To succeed at work, don’t do this

The average email user gets over 120 emails per day and that number is certainly rising.  In an 8 hour work day, that comes down to just 4 minutes per email.  When you read your email, you are responding to someone else’s initiative or worse being distracted.  If you stay in response mode all the time, you do not make time to push your own initiatives.  After a full day of answering requests from your co-workers and managers it can feel like you got a lot done.  You probably did, however you were in reaction mode.  If you do this day in and out, you are not likely to advance your career or business objectives.  It is all to easy to let this happen to you.  I know it has happened to me plenty.  I show up to work, have a full day of meetings with a few open spots and lulls in meetings to answer emails.  This cycle repeats through entire ship cycles.  You can do this for months or years and still keep your job, but you won’t make much of a difference.

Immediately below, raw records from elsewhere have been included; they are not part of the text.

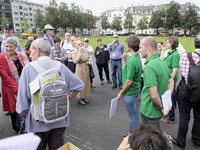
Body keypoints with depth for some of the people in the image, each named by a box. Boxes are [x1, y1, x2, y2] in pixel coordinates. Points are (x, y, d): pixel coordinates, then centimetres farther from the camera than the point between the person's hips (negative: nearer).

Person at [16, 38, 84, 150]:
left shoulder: (28, 68, -12)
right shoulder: (61, 67, -5)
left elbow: (22, 98, -9)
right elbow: (79, 85, -1)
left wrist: (23, 116, 7)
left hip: (38, 121, -2)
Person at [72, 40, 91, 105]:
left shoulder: (86, 50, 8)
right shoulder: (75, 52, -10)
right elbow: (75, 61, -26)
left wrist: (88, 61, 2)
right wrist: (80, 52, -25)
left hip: (86, 68, 7)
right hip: (80, 69, -6)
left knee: (86, 83, 12)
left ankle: (84, 97, 26)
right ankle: (79, 99, 12)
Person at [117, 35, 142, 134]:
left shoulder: (132, 61, -26)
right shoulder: (137, 57, 4)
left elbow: (129, 81, -24)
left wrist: (121, 93, -14)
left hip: (130, 92, -10)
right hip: (136, 89, 10)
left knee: (134, 116, 8)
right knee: (134, 114, 23)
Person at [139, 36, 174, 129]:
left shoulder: (149, 67, -26)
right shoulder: (162, 62, 4)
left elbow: (154, 96, -30)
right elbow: (171, 82, 15)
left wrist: (161, 107, -12)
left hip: (149, 112, -8)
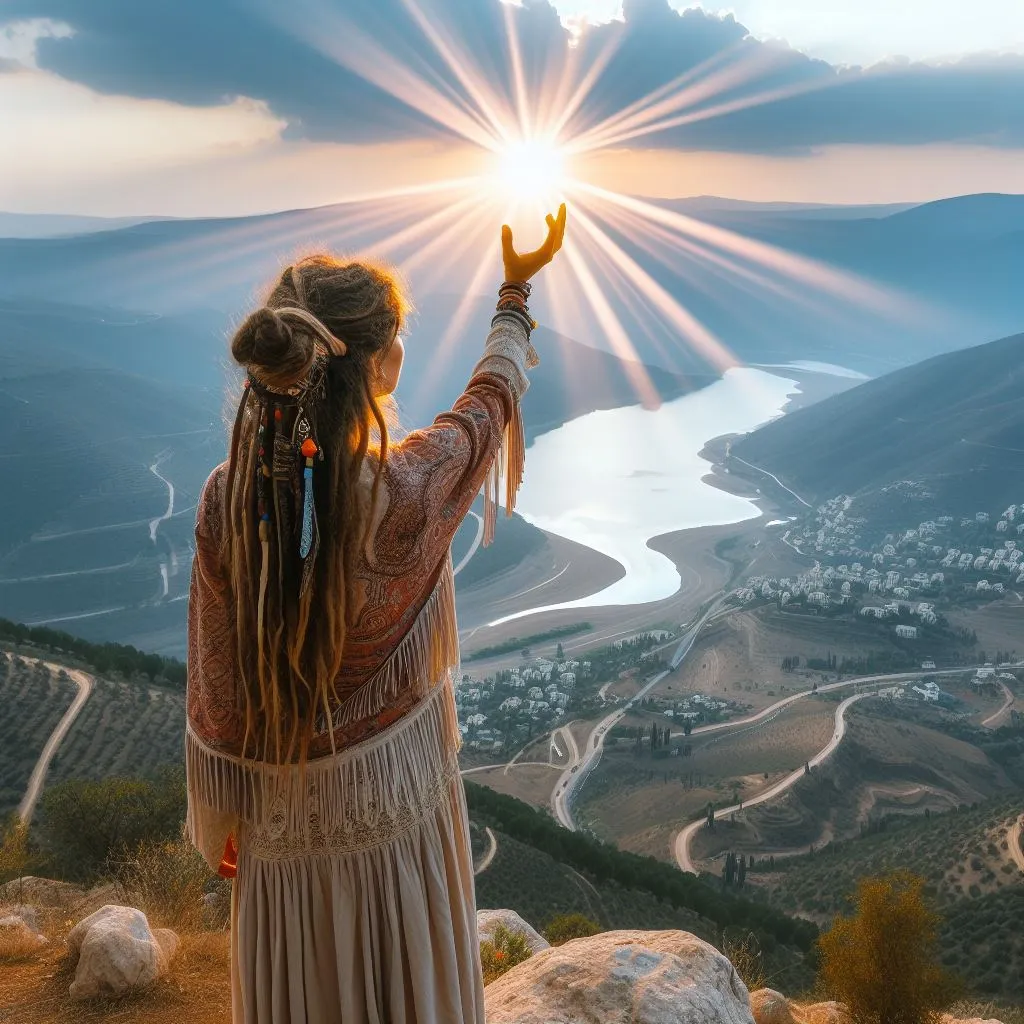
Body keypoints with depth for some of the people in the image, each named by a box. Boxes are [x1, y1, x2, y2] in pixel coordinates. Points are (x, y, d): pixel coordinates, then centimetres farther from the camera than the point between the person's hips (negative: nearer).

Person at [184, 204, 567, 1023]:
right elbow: (494, 396, -5)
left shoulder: (225, 502, -18)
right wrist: (516, 294, 14)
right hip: (392, 804, -2)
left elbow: (214, 693, -8)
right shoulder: (410, 491, -27)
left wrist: (219, 824, 8)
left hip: (279, 818, 3)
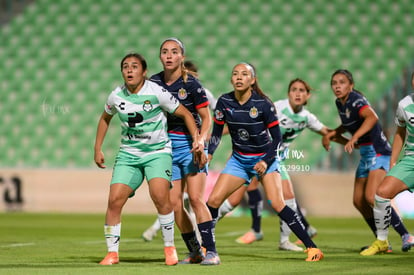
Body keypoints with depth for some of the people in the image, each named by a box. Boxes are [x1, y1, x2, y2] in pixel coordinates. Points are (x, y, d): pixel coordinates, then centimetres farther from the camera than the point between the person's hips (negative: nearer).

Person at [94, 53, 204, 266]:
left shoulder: (157, 93, -12)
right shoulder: (116, 96, 0)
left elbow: (185, 114, -2)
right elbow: (105, 118, 21)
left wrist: (196, 140, -12)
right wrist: (98, 148, 18)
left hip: (158, 152, -3)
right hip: (128, 154, 4)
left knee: (159, 196, -24)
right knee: (114, 200, -10)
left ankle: (169, 247, -6)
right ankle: (112, 253, 4)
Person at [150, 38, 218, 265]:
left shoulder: (191, 84, -9)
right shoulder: (153, 82, 3)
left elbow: (206, 118, -5)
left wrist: (201, 139, -21)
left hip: (190, 144, -5)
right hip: (166, 147, 5)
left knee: (195, 198, -15)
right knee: (174, 204, 1)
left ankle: (210, 251, -12)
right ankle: (195, 252, 13)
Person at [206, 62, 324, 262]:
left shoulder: (263, 104, -16)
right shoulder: (224, 102, -8)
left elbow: (277, 137, -9)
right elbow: (217, 132, 3)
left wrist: (266, 161, -21)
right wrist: (209, 152, -14)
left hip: (264, 158, -4)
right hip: (238, 159, 4)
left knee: (277, 204, -18)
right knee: (213, 200, -7)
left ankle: (312, 248, -13)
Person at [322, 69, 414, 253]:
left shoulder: (355, 100, -17)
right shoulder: (340, 103, 9)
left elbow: (372, 117, -37)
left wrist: (355, 137, -46)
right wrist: (330, 135, 18)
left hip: (378, 151, -9)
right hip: (365, 155, 9)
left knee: (371, 197, -22)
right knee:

In order to act strategically and really influence an organization you have to implement your will.  That doesn’t mean being a tyrant or not listening or collaborating with others.  It does mean that you must set aside time to do the work that needs to be done.  This includes marking off time to set up your goals, evaluate what work needs to be done, and consider who the best person to do it is.  You will rely on your team to help with this.  Once you’ve laid out your vision and the tasks at hand, dice up the project into chunks and hand off key portions to your best task masters and resource managers that can get the job done.  Now this sounds self evident, but if you don’t make time to evaluate your opportunities, plan your response, and execute your commands, you will find yourself reacting to someone else doing the same to you.  That is not necessarily a bad thing, but knowing when it is happening and when to make time for your own initiatives is critical.

Restrict reading email to one or two hours a day.  Strive to lower it as much as you can.  Block off at least four hours a day to work on the important parts of your projects or initiatives where you don’t answer anyone unless it is absolutely critical.  This is focus time where you get the real work done.  Mark it on your calendar and treat it as an important meeting that you cannot move , interrupt, or make conditions on.  These time blocks will build your castle.

When you answer your email and other notifications quickly, you are telling others that they can interrupt you and that their requests are more important than yours.  That can be ok, depending on the nature of your work.  However, when you respond on your time, it communicates that you have important work, and you will respond when your schedule allows because you are focused on delivering what needs to be done.  Your time becomes scarce, and thus more valuable.  You have to back this up with action.  You can’t just hide in your office ignoring communications while you browse Facebook, unless your are in digital marketing, then that’s legit.  When you emerge from those focus sessions you should have some real work to show for that time. Most people are not going to be able to create these value nuggets because they are distracted by over communication and not doing deep focused work.

Think about your own bosses and managers.  Do they answer their emails right away?  Are they hyper available?  No, they’re not and for good reason.